On the other hand, grace is more excellent. Rather, the man with grace is what God wants; it is the man fully alive. (It is not “grace” that God wants, but the man graced.)
There are natural virtues and supernatural virtues. Some so extol the natural virtues that the supernatural virtues seem to be left aside, not to have a home, to be ancillary, secondary – afterthoughts. This is all wrong.
Pope Leo XIII condemns them in his Testem benevolentiae: “It is hard to understand that those who are imbued with Christian wisdom could prefer natural virtues to supernatural ones and ascribe to them a greater efficacy and fruitfulness” (DS 3343).
Related to this perverse esteem for natural over supernatural virtues is the esteem for “active” over contemplative virtues. The pope continues: “From this kind of contempt for the evangelical virtues, wrongly called passive, it was likely to follow that a disregard for the religious life would also gradually pervade minds. And that this is commonly the case with the champions of the new opinions, we gather from some of their sayings about the vows that are pronounced in religious orders. For they say that these vows are very remote from the spirit of our time inasmuch as they restrict the field of liberty; that they are suited to weak souls rather than to strong ones; and that they have absolutely no value to foster Christian perfection and the good of human society, but are rather an obstacle and a hindrance to both.” DS 3345.

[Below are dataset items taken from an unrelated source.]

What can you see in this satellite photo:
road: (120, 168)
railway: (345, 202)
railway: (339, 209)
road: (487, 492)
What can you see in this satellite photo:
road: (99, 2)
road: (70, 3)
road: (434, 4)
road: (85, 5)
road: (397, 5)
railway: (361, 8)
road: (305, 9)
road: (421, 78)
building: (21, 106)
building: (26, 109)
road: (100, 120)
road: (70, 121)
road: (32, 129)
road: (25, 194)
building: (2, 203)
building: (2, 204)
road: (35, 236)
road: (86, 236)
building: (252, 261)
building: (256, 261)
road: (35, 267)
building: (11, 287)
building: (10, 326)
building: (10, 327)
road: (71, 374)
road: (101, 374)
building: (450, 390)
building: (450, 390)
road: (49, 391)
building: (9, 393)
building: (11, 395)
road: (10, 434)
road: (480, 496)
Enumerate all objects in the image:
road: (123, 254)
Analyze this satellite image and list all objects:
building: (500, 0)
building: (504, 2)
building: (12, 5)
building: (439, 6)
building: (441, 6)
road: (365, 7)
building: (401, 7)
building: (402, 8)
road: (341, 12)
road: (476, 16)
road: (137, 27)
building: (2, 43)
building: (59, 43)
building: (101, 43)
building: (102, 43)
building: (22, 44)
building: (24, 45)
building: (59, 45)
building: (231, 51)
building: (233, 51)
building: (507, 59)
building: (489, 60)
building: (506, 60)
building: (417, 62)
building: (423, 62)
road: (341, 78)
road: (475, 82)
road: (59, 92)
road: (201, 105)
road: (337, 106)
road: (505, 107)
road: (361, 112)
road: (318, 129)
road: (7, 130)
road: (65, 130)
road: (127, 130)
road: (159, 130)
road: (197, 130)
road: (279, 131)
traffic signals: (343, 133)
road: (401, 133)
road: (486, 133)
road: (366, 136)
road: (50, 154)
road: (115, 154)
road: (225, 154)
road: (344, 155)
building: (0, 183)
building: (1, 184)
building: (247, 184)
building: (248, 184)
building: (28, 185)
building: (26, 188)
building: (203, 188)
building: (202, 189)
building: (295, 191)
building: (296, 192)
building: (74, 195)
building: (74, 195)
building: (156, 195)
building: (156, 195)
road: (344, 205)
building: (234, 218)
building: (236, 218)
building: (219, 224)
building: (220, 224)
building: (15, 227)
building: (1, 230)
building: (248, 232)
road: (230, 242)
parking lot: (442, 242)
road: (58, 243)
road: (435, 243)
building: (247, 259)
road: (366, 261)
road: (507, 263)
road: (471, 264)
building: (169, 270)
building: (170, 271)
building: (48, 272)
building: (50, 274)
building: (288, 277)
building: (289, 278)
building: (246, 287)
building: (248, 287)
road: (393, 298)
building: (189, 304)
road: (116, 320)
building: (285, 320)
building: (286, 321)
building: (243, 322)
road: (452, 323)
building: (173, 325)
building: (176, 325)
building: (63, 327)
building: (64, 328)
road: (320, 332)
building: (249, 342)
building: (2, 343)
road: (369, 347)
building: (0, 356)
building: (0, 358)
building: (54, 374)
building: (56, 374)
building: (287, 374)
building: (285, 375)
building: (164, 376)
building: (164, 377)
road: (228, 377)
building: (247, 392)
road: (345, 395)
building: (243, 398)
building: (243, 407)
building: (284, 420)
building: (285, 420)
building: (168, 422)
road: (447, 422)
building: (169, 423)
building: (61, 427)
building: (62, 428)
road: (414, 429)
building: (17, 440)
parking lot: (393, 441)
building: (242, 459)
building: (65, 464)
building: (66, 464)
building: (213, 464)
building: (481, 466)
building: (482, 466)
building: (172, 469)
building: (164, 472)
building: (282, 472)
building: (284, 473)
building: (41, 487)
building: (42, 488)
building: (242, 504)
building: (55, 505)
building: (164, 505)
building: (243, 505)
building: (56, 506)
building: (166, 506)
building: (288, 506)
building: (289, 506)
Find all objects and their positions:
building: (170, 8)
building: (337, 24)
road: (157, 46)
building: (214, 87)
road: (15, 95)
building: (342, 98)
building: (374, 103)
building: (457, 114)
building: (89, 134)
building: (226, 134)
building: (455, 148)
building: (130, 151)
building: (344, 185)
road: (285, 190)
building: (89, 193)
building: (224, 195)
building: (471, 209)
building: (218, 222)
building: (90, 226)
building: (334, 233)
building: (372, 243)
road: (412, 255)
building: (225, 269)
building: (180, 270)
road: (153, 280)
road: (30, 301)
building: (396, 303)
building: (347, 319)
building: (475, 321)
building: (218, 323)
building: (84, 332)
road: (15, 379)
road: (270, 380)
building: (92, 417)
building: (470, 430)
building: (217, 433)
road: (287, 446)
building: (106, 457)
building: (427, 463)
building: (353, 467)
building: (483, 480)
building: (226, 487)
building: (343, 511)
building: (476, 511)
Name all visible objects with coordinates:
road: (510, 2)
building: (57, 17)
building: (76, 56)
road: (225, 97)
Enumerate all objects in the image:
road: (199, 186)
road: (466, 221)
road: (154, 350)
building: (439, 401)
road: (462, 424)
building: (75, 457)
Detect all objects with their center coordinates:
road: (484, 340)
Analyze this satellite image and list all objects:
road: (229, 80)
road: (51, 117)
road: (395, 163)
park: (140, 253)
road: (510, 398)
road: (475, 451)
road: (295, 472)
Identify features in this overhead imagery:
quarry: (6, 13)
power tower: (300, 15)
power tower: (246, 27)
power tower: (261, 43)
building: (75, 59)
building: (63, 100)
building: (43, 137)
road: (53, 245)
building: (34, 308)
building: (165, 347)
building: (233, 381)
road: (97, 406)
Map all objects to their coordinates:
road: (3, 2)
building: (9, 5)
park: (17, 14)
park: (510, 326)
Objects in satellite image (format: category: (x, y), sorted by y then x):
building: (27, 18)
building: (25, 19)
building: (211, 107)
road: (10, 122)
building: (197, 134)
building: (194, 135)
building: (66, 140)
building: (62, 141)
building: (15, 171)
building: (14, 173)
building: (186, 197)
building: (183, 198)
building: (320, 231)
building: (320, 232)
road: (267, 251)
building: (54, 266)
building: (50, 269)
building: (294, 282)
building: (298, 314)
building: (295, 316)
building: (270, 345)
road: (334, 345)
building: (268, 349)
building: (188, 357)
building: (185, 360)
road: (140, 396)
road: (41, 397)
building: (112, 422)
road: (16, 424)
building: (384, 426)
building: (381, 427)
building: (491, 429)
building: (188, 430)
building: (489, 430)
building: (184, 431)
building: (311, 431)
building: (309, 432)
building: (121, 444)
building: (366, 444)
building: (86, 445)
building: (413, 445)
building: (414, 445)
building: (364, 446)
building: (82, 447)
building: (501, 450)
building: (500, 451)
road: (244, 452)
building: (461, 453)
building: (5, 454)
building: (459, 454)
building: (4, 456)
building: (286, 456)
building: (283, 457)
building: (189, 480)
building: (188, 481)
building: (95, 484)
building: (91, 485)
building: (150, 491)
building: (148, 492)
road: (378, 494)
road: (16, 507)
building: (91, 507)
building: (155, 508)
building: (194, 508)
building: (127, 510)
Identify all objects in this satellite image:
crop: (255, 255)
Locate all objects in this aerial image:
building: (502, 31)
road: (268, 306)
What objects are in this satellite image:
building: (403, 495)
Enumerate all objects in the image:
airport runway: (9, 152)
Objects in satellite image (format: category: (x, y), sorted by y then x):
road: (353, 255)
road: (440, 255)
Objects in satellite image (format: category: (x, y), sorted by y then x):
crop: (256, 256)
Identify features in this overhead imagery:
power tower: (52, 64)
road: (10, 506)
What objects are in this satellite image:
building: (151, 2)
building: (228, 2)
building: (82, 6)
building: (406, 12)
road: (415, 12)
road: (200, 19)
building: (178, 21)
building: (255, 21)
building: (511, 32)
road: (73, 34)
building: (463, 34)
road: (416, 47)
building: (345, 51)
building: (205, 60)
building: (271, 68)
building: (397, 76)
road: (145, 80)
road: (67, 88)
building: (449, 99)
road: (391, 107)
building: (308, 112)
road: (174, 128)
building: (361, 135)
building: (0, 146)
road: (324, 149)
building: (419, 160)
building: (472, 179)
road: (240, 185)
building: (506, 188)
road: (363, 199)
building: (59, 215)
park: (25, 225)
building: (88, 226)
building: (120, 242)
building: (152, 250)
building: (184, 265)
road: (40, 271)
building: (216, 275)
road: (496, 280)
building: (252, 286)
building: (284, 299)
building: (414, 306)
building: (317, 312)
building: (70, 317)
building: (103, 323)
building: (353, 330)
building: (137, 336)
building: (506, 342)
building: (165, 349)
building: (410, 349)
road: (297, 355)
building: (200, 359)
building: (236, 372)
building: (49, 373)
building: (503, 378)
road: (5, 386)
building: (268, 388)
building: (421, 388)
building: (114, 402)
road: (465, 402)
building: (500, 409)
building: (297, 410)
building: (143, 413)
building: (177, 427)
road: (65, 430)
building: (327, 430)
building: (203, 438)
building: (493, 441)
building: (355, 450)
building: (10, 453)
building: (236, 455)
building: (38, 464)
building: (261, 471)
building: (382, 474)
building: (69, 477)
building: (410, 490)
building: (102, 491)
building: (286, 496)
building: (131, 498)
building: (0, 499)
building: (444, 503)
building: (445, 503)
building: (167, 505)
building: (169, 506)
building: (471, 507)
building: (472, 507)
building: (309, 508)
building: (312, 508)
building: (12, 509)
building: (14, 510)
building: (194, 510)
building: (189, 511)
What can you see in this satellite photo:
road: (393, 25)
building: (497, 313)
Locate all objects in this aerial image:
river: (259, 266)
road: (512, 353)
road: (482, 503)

The pope condemns this “Americanist” ideology.
It is great that people want to cultivate natural virtues. “But there is one thing that is necessary, Martha, and Mary has chosen the better part.” Our Lord decidedly favors the supernatural virtues and the contemplative over the active. The Holy Church decidedly esteems the religious life over other forms of life. The Holy Church decidedly esteems the monastic life over the active religious life.
Do we need a variety of callings in the Church? Without question. Yet, there is a greater rank in terms of finality and excellence in the contemplative religious traditions. If we lose sight of this, we will set our compasses wrong and follow out a trajectory of “workaholism”. Too much work. Not enough prayer.
Society today thinks it has no use for monks. So did the so-called Reformation. But in fact we need the monks and the nuns. We need those who live seemingly useless lives, dedicated solely to God. We need to see that this life is but a passing act of preparation for the final act of consummation. Here we have no lasting home. What are we doing, carving out heaven on earth? So perverse. So short-sighted. We want heaven on earth and heaven after earth. Thus, our minds are divided. We are not simple of heart. We go on consuming, eating, journeying, … and banking on God forever. What about contempt for the world and love of God? What about “zeal for your house will consume me”? What about “the single of heart”?